The request
Reproduce verbatim everything in the records from the line containing "state / province: Cusco" down to the end of the records, both ends included, and leave out the pictures.

─── Given information ───

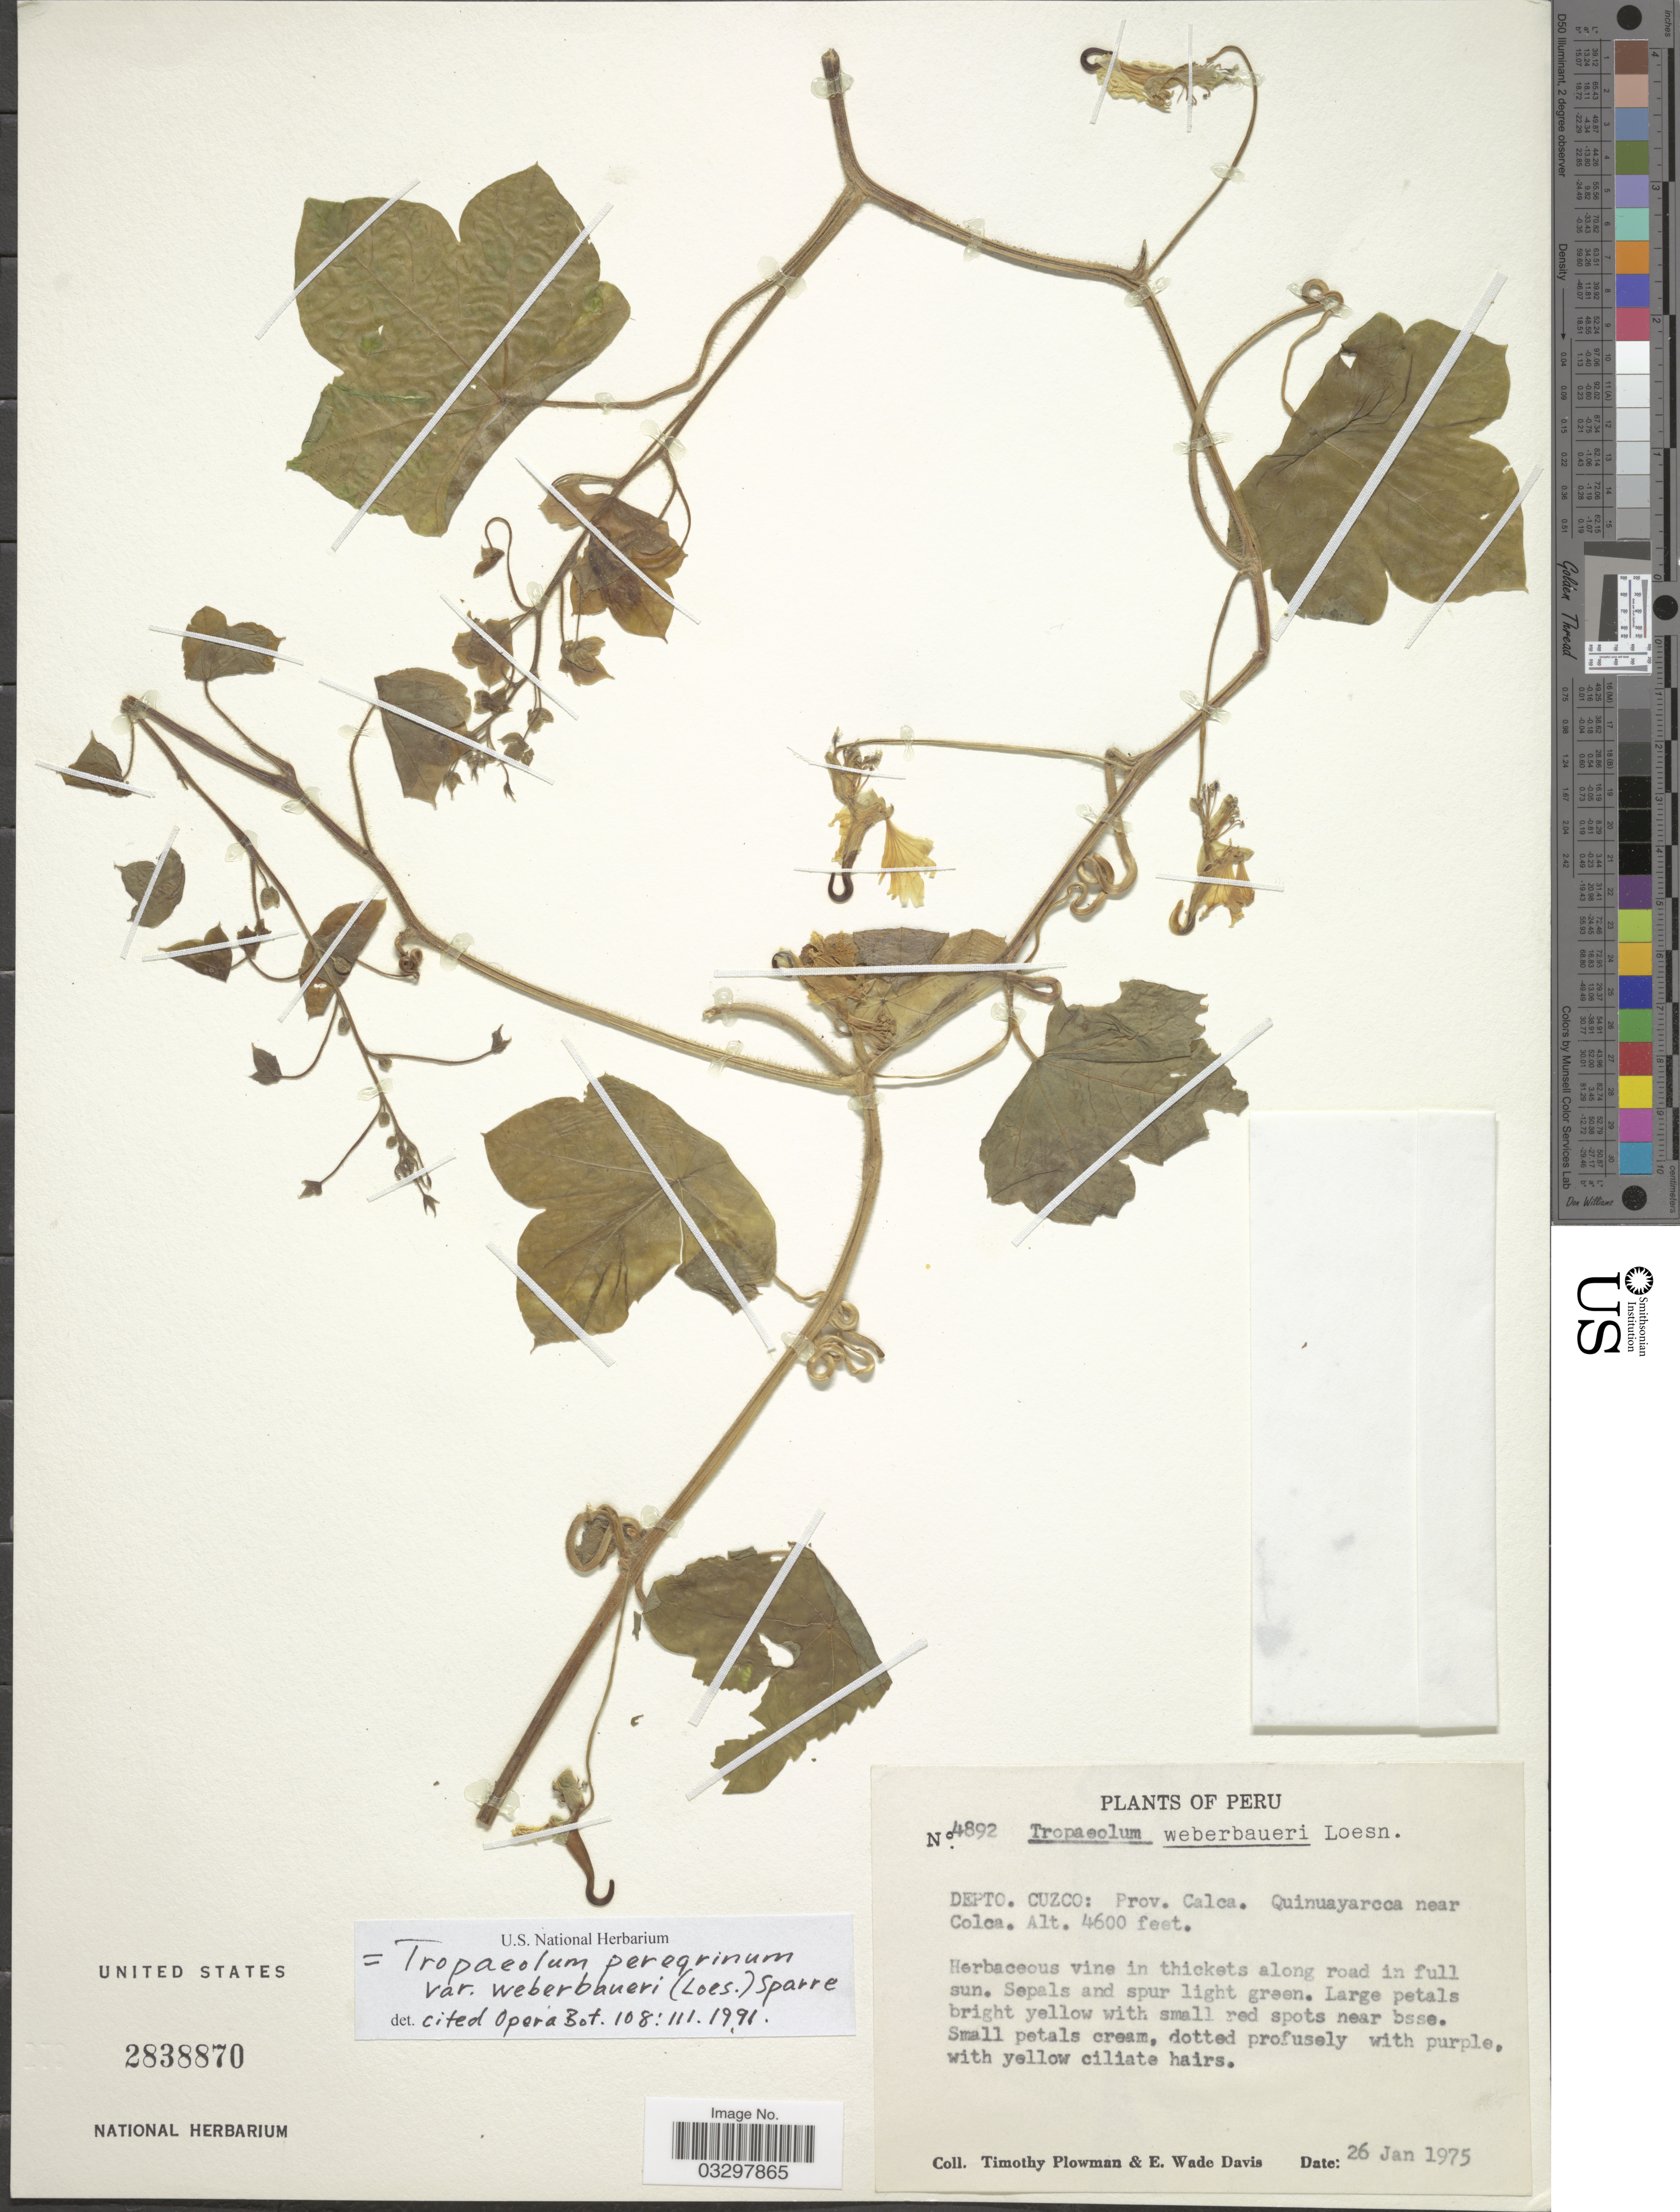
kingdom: Plantae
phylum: Tracheophyta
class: Magnoliopsida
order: Brassicales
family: Tropaeolaceae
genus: Tropaeolum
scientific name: Tropaeolum peregrinum var. weberbaueri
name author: (Loes.) Sparre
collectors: T. Plowman & E. Wade-Davis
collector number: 4892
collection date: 1975-01-26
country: Peru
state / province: Cusco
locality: Depto. Cuzco: Prov. Calca. Quinuayarcca near Colca.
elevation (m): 1402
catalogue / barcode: US 2838870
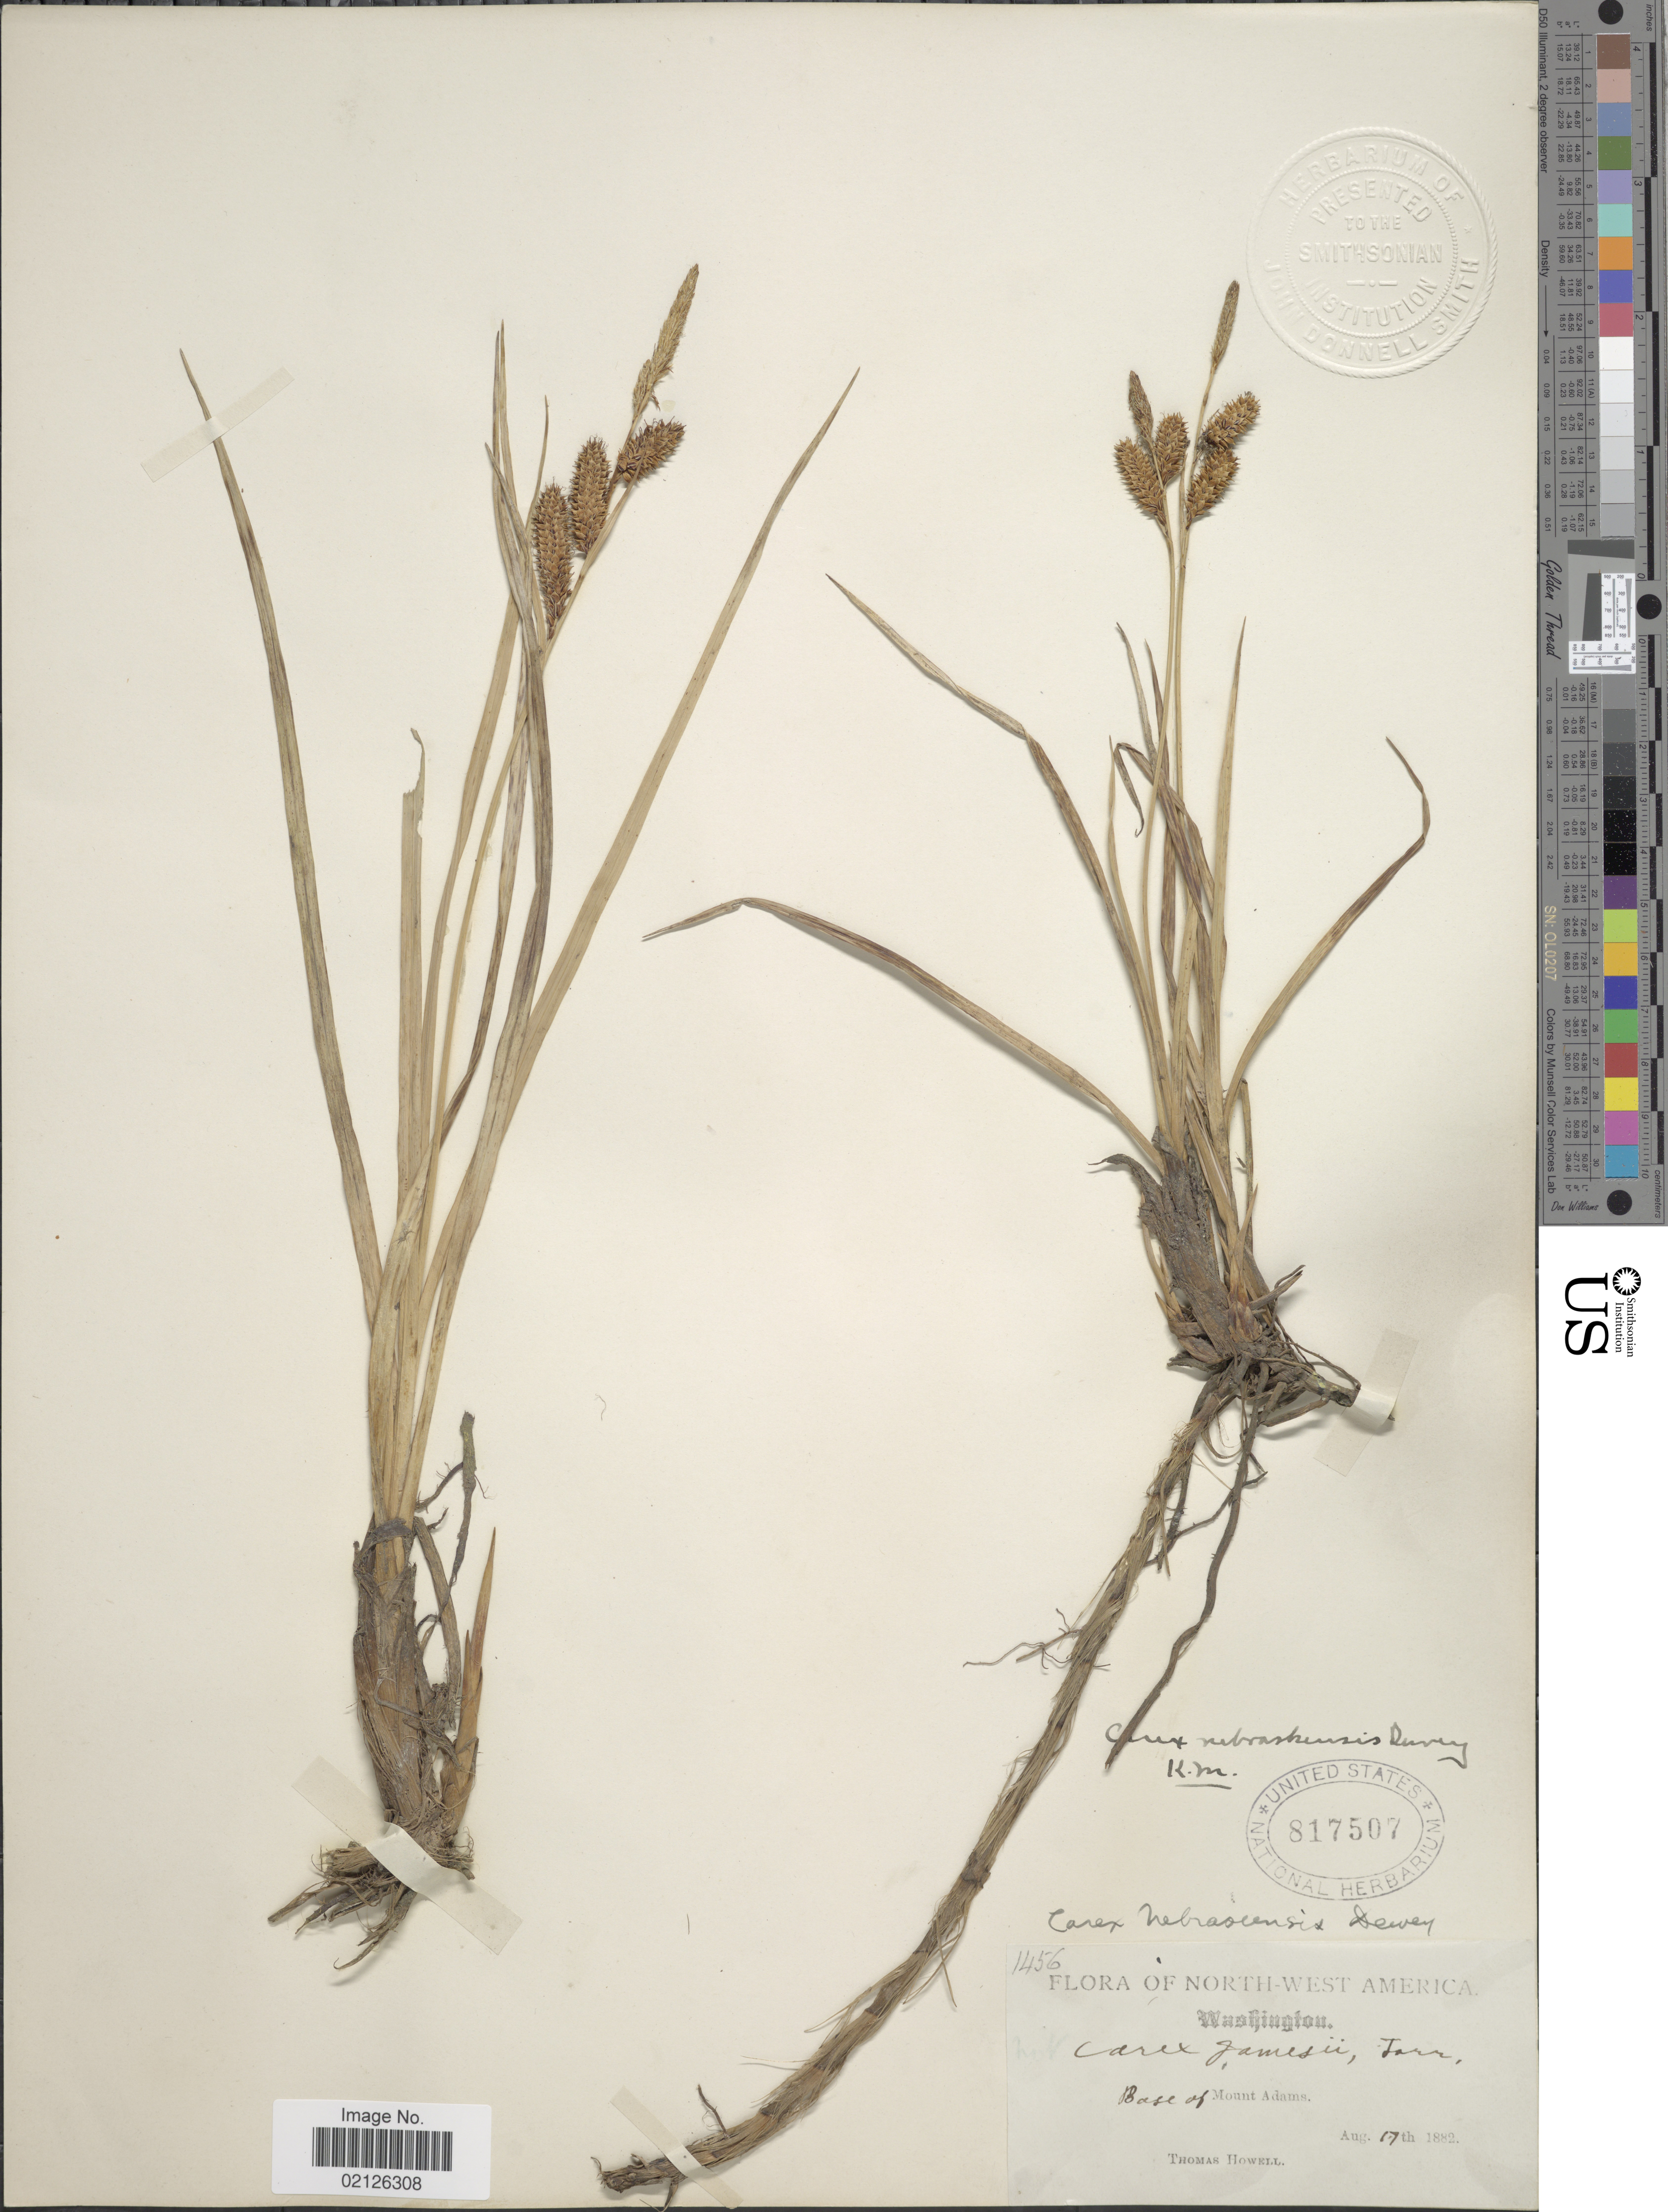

───

Answer
state / province: Cusco
locality: Depto. Cuzco: Prov. Calca. Quinuayarcca near Colca.
elevation (m): 1402
catalogue / barcode: US 2838870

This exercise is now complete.